I went shooting with my son Saturday and asked him to bring along his Ruger Mark I (although they didn't know it was going to be a "I" when they built it).

We put the target out at 21 feet and he began shooting with the ammo already loaded in the gun's magazine. He shot, gazed at the target, shot again, gazed again, and shot again. He was getting frustrated because he could not see where he had hit the target. No .22 holes in it anywhere. :smt107 

On top of that, he had to eject each round manually.

He was really beginning to think he was a lousy shot and couldn't hit the target at all.

Finally he pulled the target back in. He scratched his head, and began to wonder what was wrong with the target. There were no .22 sized holes in it, but there were thousands of pin-pricks. :smt102 

I quickly set him straight. As soon as I saw the pin pricks, I realized he was shooting with Snake Shot.  

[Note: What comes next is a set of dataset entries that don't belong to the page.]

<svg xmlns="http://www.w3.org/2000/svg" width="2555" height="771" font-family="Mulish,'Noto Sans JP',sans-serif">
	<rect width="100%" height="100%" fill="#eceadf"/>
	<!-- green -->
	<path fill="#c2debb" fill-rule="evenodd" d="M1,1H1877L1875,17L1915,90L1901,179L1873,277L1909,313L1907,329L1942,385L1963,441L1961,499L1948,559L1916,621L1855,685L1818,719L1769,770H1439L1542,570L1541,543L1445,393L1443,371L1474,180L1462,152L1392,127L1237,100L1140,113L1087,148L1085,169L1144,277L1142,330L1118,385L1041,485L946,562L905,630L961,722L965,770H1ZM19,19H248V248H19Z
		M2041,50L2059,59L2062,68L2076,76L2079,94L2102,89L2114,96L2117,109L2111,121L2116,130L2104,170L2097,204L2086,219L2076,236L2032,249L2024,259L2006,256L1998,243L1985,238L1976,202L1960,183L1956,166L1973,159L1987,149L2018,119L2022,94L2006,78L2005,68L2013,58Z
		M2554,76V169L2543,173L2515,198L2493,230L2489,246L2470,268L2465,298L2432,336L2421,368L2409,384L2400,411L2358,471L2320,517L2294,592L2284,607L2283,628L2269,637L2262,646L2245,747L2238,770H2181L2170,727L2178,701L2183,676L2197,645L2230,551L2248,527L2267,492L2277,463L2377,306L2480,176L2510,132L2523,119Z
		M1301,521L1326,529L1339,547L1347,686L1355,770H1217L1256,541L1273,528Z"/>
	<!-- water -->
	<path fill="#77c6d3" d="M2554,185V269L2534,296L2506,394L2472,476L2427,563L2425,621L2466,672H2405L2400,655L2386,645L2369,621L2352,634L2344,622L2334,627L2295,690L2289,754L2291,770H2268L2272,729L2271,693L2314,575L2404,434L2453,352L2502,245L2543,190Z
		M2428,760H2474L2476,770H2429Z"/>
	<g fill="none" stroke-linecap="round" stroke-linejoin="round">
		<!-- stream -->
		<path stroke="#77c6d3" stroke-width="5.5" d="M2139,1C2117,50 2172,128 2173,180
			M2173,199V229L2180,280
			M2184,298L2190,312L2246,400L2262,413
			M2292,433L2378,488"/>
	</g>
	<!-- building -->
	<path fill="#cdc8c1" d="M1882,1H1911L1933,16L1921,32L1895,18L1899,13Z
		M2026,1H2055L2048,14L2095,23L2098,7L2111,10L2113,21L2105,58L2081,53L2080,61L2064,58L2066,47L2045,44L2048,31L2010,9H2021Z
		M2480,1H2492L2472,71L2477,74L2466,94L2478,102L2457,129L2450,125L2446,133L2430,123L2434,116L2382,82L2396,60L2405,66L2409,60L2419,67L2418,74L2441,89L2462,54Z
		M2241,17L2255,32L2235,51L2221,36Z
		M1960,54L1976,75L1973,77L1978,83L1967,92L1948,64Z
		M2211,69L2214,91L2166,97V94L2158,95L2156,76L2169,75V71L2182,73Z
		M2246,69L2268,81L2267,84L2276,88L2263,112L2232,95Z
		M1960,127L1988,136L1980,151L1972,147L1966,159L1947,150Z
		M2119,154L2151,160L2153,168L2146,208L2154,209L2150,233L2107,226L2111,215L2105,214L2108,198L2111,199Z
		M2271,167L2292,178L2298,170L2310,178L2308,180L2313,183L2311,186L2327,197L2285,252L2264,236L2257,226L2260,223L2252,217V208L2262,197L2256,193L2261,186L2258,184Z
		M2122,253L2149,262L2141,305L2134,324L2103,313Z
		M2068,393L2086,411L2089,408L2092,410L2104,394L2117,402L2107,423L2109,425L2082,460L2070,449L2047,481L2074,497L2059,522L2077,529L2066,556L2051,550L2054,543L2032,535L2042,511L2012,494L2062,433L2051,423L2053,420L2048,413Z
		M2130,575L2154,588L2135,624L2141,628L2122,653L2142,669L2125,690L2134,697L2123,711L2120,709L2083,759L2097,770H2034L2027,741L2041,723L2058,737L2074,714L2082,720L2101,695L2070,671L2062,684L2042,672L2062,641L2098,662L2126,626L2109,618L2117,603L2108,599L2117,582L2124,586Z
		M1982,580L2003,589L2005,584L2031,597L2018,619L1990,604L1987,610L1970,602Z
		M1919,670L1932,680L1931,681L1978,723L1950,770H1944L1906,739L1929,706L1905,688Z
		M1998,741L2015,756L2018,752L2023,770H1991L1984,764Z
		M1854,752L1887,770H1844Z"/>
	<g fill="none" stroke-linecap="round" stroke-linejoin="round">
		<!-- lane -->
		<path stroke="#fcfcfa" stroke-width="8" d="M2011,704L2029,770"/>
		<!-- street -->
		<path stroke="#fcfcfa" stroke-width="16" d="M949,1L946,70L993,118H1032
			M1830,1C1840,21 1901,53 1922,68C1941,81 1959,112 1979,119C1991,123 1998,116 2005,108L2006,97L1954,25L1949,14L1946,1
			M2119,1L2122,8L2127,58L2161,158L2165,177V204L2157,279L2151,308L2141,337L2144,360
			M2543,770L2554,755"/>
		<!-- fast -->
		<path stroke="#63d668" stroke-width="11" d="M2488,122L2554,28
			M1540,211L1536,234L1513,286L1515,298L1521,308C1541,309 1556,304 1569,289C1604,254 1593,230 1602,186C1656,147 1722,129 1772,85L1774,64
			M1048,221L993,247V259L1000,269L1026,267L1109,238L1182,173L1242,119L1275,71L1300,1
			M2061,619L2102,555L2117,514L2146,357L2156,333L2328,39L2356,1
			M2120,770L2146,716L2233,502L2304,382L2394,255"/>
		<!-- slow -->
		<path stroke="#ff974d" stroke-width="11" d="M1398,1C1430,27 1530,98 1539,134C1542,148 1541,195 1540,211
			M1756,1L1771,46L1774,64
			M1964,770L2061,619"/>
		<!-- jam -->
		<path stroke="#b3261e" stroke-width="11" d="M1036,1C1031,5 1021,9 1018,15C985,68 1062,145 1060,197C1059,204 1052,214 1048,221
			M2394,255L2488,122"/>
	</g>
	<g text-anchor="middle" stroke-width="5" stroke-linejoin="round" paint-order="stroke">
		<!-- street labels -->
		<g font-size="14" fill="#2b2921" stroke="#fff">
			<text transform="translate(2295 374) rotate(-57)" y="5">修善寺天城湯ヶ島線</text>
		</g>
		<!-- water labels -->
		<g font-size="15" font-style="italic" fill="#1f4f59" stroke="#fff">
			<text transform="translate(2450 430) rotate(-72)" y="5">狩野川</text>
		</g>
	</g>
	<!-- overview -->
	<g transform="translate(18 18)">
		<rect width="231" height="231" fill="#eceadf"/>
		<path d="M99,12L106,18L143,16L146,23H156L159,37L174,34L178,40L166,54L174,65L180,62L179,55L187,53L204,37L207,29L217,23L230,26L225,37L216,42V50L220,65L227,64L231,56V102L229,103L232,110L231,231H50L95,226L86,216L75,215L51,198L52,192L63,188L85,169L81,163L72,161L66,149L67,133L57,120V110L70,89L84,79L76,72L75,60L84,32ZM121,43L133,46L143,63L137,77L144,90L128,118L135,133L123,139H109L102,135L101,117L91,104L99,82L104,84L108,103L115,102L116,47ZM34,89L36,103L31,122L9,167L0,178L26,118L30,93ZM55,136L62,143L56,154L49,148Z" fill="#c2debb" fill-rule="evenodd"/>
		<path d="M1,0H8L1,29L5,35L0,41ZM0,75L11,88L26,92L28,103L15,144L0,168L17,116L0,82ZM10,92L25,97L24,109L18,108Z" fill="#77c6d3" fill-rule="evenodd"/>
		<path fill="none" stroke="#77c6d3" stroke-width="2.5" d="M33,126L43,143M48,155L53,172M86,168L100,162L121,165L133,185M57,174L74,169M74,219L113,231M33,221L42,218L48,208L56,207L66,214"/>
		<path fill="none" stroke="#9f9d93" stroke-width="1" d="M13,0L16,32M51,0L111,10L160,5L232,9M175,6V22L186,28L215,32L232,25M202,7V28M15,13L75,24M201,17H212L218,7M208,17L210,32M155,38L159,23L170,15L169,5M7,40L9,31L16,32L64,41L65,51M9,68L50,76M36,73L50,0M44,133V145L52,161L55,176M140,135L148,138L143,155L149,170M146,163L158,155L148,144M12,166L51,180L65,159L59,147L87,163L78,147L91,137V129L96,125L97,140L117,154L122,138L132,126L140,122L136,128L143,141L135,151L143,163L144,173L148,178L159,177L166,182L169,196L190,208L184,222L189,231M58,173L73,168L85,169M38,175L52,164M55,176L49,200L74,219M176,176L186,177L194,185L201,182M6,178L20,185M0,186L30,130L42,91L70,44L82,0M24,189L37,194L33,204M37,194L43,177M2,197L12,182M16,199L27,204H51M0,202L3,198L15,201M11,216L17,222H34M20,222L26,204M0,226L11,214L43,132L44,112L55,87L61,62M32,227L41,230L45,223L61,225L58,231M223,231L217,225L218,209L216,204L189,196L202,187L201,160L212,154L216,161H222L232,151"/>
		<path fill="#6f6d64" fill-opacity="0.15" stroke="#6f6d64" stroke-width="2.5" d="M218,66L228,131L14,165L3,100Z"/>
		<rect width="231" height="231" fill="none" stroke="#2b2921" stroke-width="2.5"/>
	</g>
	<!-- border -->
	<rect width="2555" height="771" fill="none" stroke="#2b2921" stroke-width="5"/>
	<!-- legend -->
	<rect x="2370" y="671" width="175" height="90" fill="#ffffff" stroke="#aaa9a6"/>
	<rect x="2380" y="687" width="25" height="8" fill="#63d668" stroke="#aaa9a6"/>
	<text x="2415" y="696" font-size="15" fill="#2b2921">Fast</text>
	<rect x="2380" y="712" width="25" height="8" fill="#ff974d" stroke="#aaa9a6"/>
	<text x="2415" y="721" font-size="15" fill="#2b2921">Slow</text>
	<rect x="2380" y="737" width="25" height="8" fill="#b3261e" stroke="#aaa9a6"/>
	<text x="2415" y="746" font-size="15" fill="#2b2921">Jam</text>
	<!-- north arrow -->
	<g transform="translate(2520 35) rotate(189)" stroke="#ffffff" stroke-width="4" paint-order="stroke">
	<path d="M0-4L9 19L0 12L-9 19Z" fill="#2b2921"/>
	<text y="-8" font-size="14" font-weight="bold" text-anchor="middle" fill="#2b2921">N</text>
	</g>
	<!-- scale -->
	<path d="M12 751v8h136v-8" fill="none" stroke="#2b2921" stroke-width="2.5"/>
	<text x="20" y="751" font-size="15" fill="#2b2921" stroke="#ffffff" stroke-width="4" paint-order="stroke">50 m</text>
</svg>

The cartridges weren't ejecting because this shot was set in overly long shells that was crimped at the end. :smt042 

Of course, you needn't ask me why I recognized the problem so quickly. :smt083 

Once we exchanged the rest of the ammo for standard .22 rounds, all went well.

WM


----------



## Baldy (Jun 21, 2006)

Never in my life used snake shot in a automatic. Was this his boo-boo or yours??? :buttkick:


----------



## Wandering Man (Jul 9, 2006)

His.

He has a lot to learn about handguns. 

A former FBI agent took him shooting to teach him about semiautos a couple of weeks ago. 

A few days later the guy suggested he buy a revolver instead of a semi-auto. 

He was afraid that might have been a hint.

WM


----------



## Wandering Man (Jul 9, 2006)

*Wait a minute*

Maybe its mine.

The only handgun we had while he was growing up was a Ruger Blackhawk in .357.

So I guess, I failed to provide much of an education regarding handguns.

WM


----------



## Baldy (Jun 21, 2006)

If that is the only mistake you made my hat is off to you. I made a ton of them but I did get the kids out for some shooting when I could. We went through guns, bows and arrows, three and four wheelers, motorcycles and anything else we could get our hands on. We always had something going on.

Best Baldy.


----------



## Wandering Man (Jul 9, 2006)

Baldy said:


> If that is the only mistake you made my hat is off to you.


My only mistake?

Go ahead and put your hat back on!

WM


----------